Despite the geographic distance we can find great similarity between Turkey’s war against Kurdish rebels operating from the Kurdish autonomy in northern Iraq and Israel’s fight against Palestinian organizations operating from the Gaza Strip.
Just like Hamas, Islamic Jihad, and other Palestinian groups, the Kurdish PKK is attempting to force the Turkish government to comply with its political demands through terrorism. Just like the Palestinians operate from the haven of their autonomy in the Gaza Strip, the Kurds operate from their autonomous region in Iraq.
Their objective is to force the Turkish government to grant independence or at least autonomy to the mountainous region in eastern Turkey, which is mostly populated by Turkish-Kurds.

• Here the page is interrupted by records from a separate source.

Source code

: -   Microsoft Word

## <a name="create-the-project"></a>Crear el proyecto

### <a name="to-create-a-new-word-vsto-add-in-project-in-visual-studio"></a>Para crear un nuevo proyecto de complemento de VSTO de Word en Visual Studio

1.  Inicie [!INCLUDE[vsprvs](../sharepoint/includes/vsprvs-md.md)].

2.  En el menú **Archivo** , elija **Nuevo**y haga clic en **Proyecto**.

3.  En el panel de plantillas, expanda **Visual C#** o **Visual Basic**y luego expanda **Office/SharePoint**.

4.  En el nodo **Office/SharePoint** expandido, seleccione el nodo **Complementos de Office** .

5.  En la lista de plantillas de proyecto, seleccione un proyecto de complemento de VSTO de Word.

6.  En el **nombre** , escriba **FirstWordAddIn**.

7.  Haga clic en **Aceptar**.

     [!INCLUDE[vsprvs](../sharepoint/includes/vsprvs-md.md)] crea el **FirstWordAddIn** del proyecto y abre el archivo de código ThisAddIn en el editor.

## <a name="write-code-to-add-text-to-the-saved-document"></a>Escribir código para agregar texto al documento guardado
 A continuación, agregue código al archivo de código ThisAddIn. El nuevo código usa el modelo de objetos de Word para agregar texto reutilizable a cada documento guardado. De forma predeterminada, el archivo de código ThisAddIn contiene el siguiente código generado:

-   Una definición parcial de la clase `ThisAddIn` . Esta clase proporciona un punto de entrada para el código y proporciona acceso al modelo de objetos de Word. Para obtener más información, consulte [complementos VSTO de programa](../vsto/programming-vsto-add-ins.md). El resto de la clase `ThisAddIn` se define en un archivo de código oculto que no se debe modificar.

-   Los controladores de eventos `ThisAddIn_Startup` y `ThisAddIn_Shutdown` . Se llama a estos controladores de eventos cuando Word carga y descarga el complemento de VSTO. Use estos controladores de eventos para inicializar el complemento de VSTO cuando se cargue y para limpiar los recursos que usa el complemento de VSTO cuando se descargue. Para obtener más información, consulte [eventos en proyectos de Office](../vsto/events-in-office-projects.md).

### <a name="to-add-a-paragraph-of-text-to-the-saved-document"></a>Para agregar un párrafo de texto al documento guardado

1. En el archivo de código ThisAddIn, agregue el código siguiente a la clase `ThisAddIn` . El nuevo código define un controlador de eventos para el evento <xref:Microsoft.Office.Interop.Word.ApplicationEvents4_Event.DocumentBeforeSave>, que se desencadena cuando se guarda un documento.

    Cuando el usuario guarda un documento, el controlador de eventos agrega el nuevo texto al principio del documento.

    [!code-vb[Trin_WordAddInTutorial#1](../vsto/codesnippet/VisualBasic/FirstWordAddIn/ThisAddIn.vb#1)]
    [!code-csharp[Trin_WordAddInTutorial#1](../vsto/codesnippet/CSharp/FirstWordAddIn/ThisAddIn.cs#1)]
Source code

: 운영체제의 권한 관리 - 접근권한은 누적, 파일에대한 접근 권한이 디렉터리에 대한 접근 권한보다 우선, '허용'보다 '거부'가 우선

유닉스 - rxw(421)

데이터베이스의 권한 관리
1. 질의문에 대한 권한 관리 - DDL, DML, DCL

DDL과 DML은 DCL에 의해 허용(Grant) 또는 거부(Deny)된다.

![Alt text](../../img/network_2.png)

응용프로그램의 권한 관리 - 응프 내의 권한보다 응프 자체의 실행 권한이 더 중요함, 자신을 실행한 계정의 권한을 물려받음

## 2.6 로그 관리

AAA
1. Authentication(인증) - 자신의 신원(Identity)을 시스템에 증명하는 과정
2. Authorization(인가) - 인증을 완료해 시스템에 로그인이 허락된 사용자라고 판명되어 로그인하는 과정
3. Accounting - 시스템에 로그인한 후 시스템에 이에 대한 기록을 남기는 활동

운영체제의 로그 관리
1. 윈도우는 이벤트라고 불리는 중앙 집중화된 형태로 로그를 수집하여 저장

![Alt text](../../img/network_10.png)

Turkey is home to 12-15 million Kurds. About 40,000 people lost their lives since the PKK, under the leadership of Abdulleh Ocalan, launched its terror war against the Turkish government in 1984. In 1998, Turkish intelligence agencies managed to capture Ocalan and brought him to trial. The PKK declared a ceasefire, which lasted about five years, but recently the group renewed its operations.
Several months ago, the organization managed to kill and capture about 20 Turkish soldiers within Turkish territory. In the face of the violation of Turkish sovereignty, the parliament gave the Turkish army the go-ahead to embark on a large-scale operation in northern Iraq.
The Turkish army and government are not quick to realize the mandate given to them by parliament. This may be a result of pressure by the US Administration, which is concerned that such invasion would further undermine Iraq’s stability, and apparently also because of fears that even a large-scale military operation would not put an end to Kurdish terror and would only lead to the killing of civilians and Turkey’s isolation in the international arena. Sounds familiar?
For the time being, the Turkish army has been adopting tactics that are similar to what the IDF has been doing, and is still doing, in the Gaza Strip. Turkish artillery fires at rebel bases, airplanes bomb rebel bases deep in Kurdish territory, and on Tuesday we saw Turkish Special Forces infiltrating about 2 miles into Iraqi territory and targeting two rebel groups.
The Americans are assisting the Turks mainly in order to minimize the need for a large-scale Turkish operation in northern Iraq. Yet the conflict on the Turkey-Iraq border, which threatens America’s efforts to stabilize the situation, is still far from being over.